◆ AIM OF THE TASK
Every line of the data should be written out exactly, with the pictures left out.

◆ RECORDS SUPPLIED
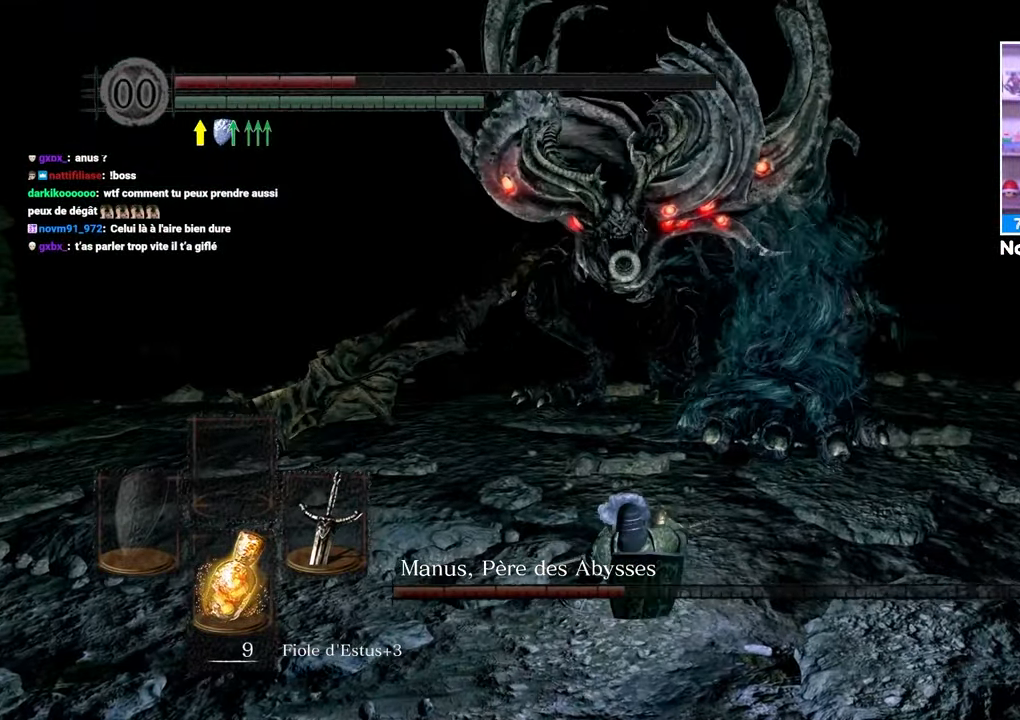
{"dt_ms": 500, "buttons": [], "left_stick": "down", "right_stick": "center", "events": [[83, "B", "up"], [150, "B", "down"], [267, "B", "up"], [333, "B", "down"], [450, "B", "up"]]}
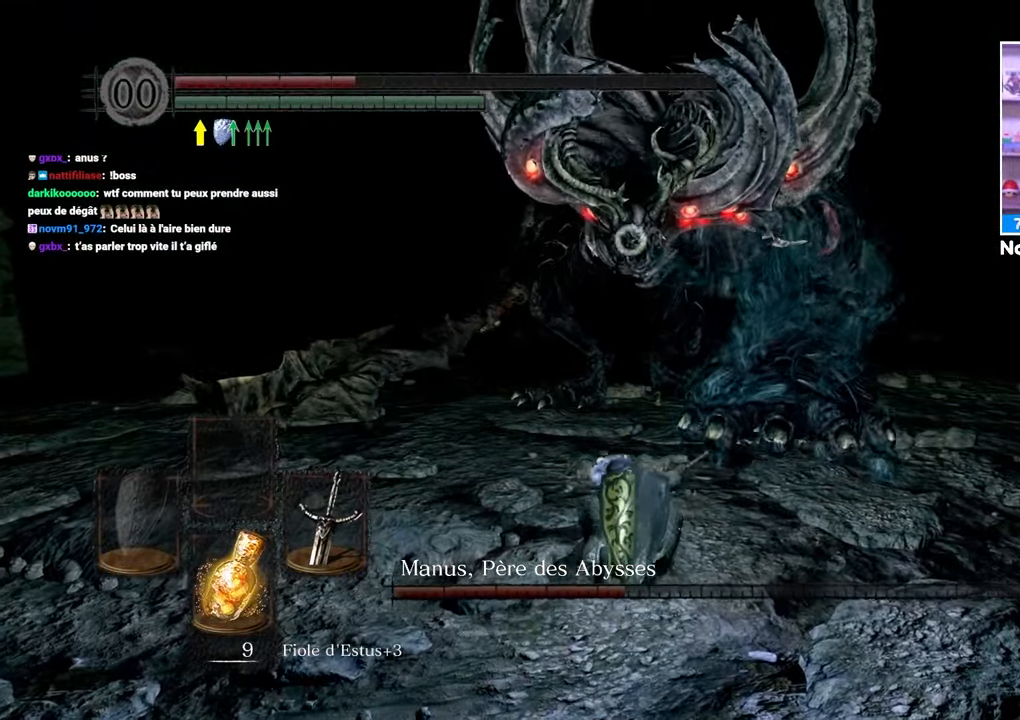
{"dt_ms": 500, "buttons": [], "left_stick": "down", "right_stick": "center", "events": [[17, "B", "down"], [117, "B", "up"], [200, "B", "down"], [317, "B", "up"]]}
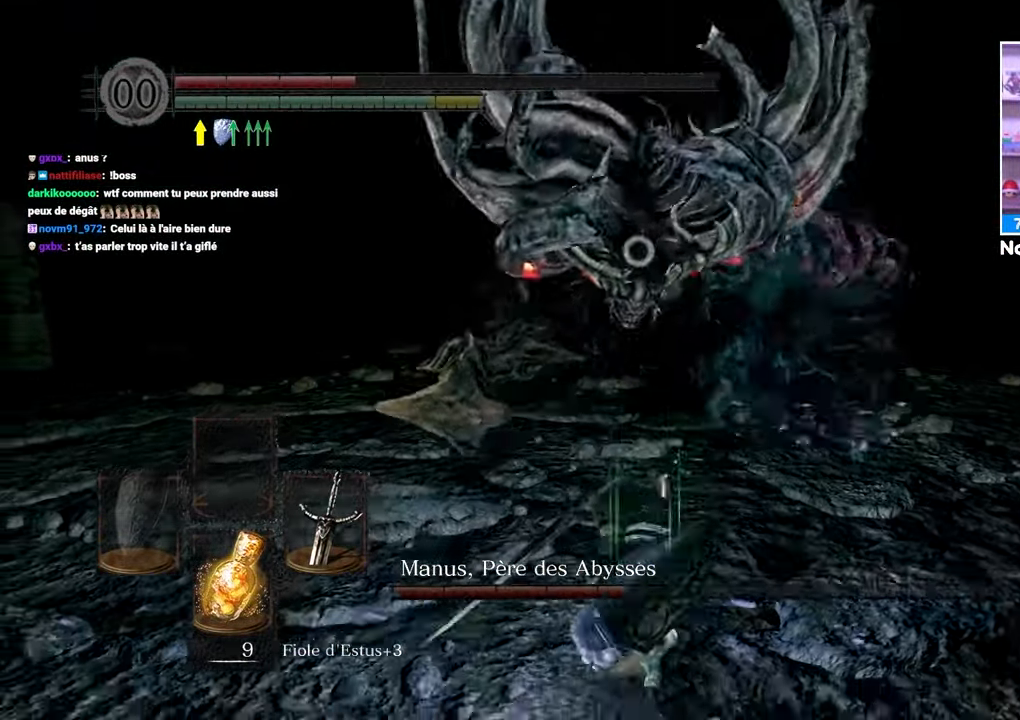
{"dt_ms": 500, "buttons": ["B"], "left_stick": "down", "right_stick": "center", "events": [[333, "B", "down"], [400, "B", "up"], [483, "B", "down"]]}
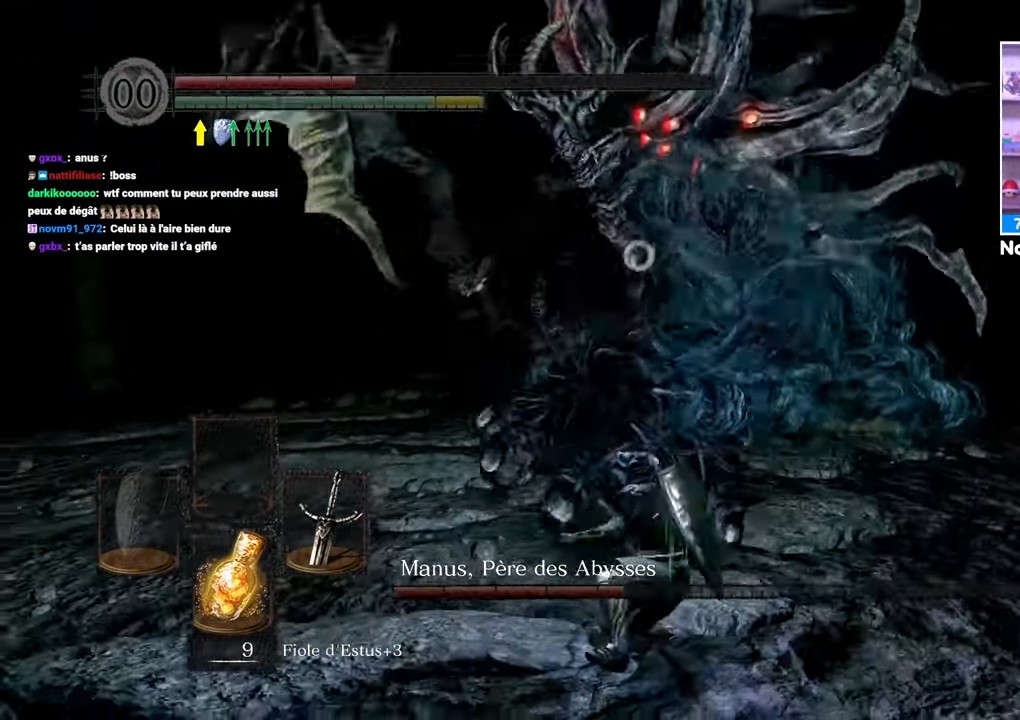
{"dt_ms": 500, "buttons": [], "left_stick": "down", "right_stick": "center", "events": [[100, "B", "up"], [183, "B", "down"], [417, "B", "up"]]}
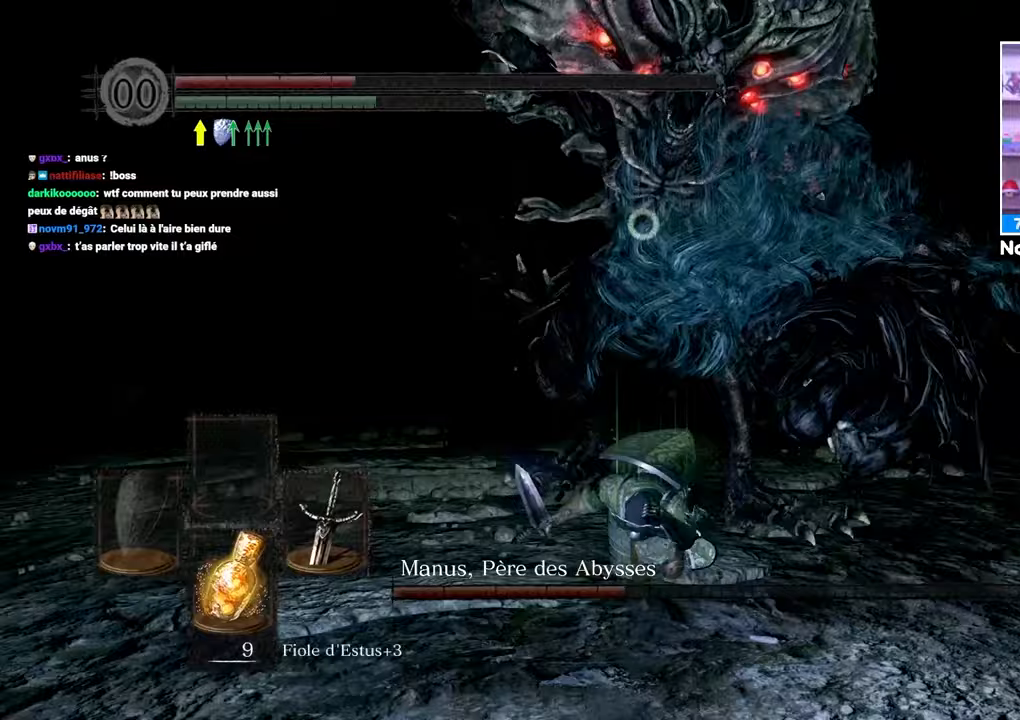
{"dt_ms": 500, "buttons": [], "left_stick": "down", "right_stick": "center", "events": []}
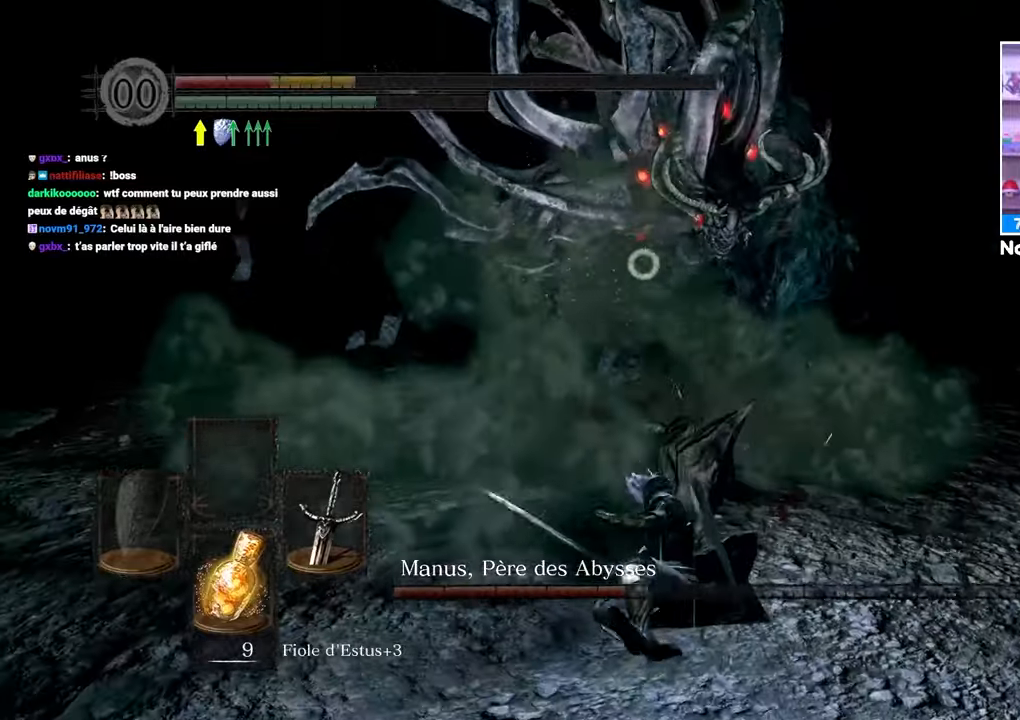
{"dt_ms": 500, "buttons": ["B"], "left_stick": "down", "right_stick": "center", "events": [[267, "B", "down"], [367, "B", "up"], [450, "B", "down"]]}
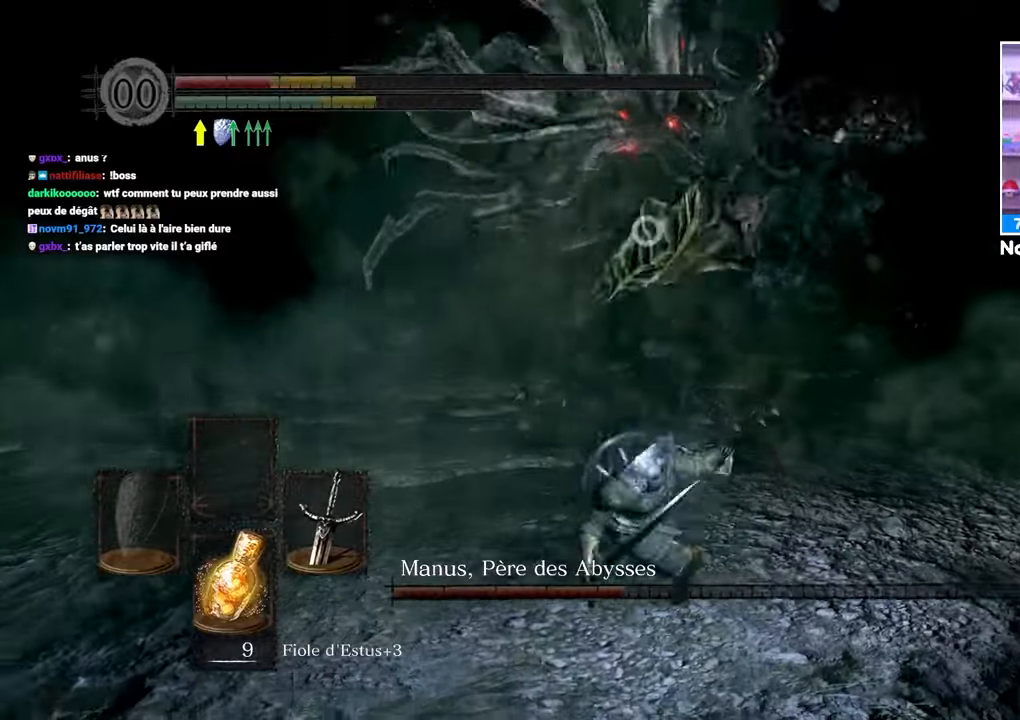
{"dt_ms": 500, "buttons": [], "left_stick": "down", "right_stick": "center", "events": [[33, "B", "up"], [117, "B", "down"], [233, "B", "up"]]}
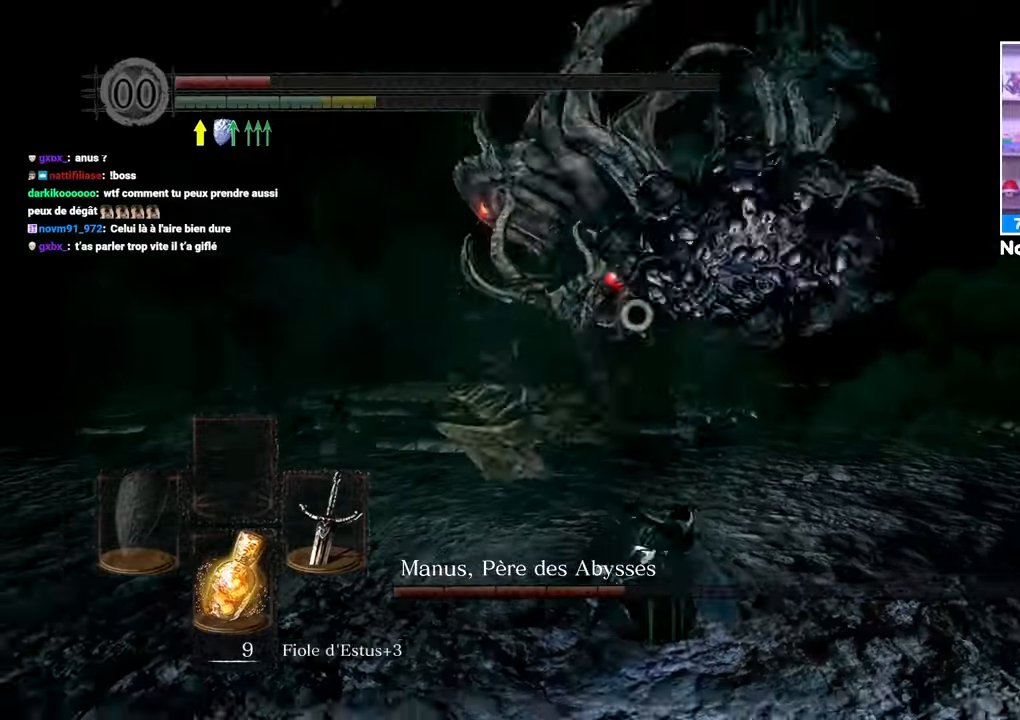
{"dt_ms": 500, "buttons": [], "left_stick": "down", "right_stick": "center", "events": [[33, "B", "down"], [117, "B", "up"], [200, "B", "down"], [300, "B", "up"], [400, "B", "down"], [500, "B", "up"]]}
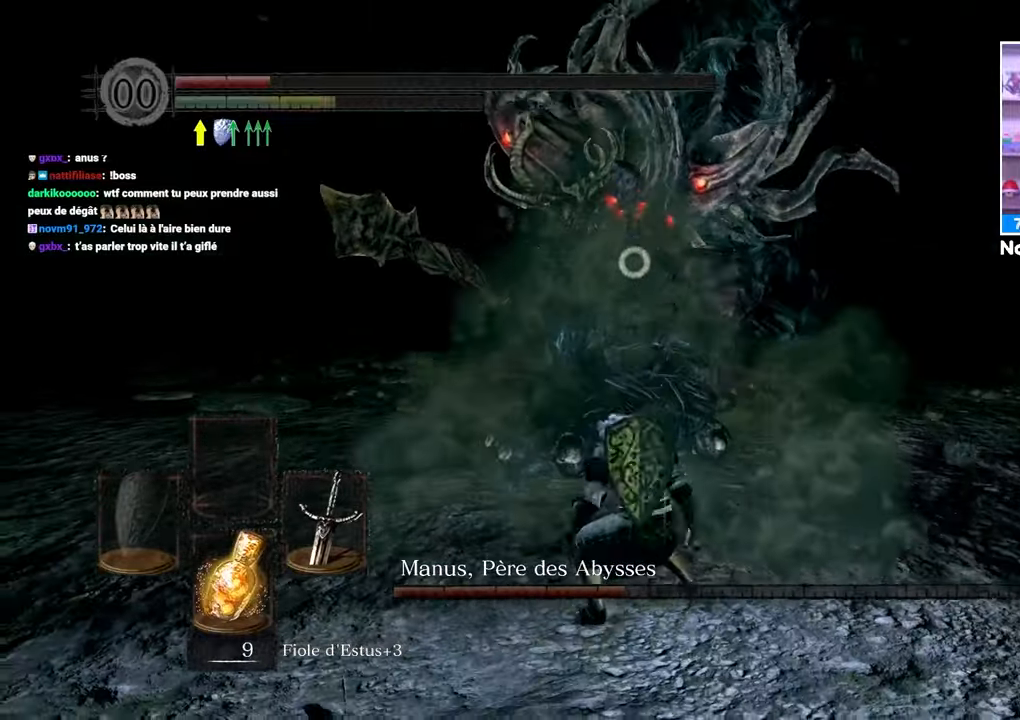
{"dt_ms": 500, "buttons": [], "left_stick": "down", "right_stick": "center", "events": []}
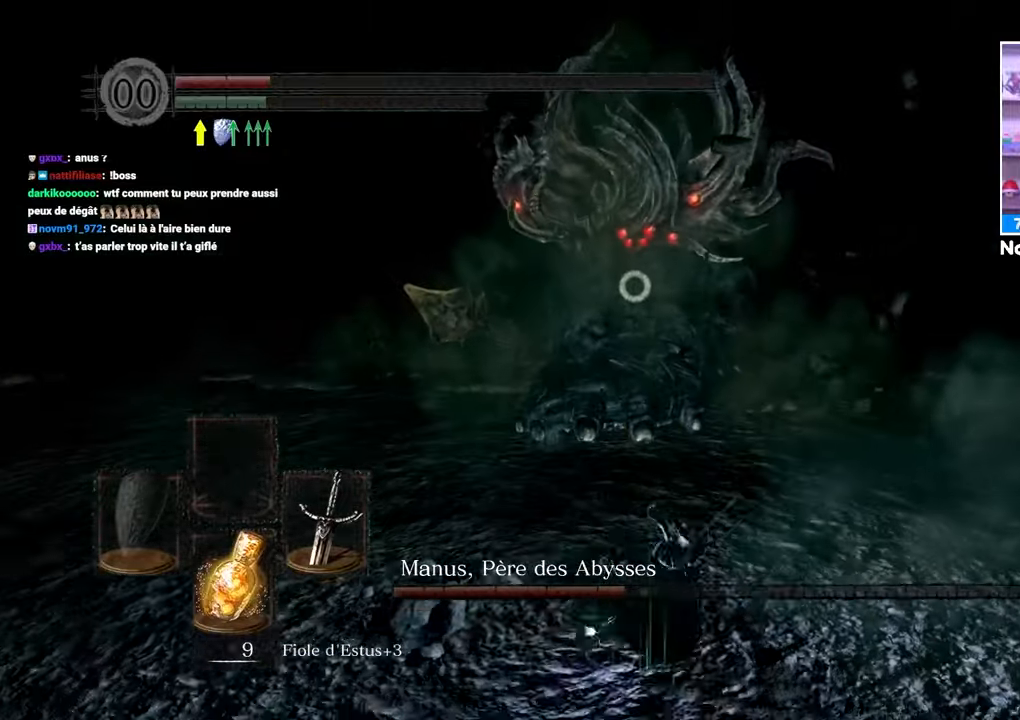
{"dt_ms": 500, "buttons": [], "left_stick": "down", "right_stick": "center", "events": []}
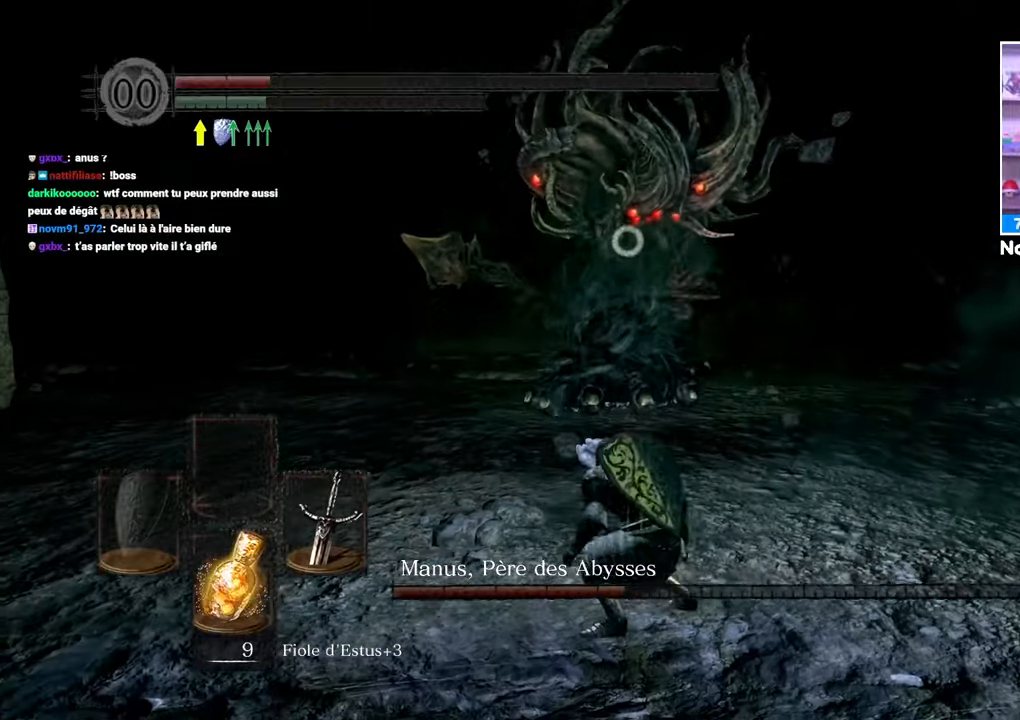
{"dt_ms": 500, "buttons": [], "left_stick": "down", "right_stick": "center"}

◆ TASK OUTPUT
{"dt_ms": 500, "buttons": [], "left_stick": "down", "right_stick": "center", "events": [[83, "B", "up"], [150, "B", "down"], [267, "B", "up"], [333, "B", "down"], [450, "B", "up"]]}
{"dt_ms": 500, "buttons": [], "left_stick": "down", "right_stick": "center", "events": [[17, "B", "down"], [117, "B", "up"], [200, "B", "down"], [317, "B", "up"]]}
{"dt_ms": 500, "buttons": ["B"], "left_stick": "down", "right_stick": "center", "events": [[333, "B", "down"], [400, "B", "up"], [483, "B", "down"]]}
{"dt_ms": 500, "buttons": [], "left_stick": "down", "right_stick": "center", "events": [[100, "B", "up"], [183, "B", "down"], [417, "B", "up"]]}
{"dt_ms": 500, "buttons": [], "left_stick": "down", "right_stick": "center", "events": []}
{"dt_ms": 500, "buttons": ["B"], "left_stick": "down", "right_stick": "center", "events": [[267, "B", "down"], [367, "B", "up"], [450, "B", "down"]]}
{"dt_ms": 500, "buttons": [], "left_stick": "down", "right_stick": "center", "events": [[33, "B", "up"], [117, "B", "down"], [233, "B", "up"]]}
{"dt_ms": 500, "buttons": [], "left_stick": "down", "right_stick": "center", "events": [[33, "B", "down"], [117, "B", "up"], [200, "B", "down"], [300, "B", "up"], [400, "B", "down"], [500, "B", "up"]]}
{"dt_ms": 500, "buttons": [], "left_stick": "down", "right_stick": "center", "events": []}
{"dt_ms": 500, "buttons": [], "left_stick": "down", "right_stick": "center", "events": []}
{"dt_ms": 500, "buttons": [], "left_stick": "down", "right_stick": "center"}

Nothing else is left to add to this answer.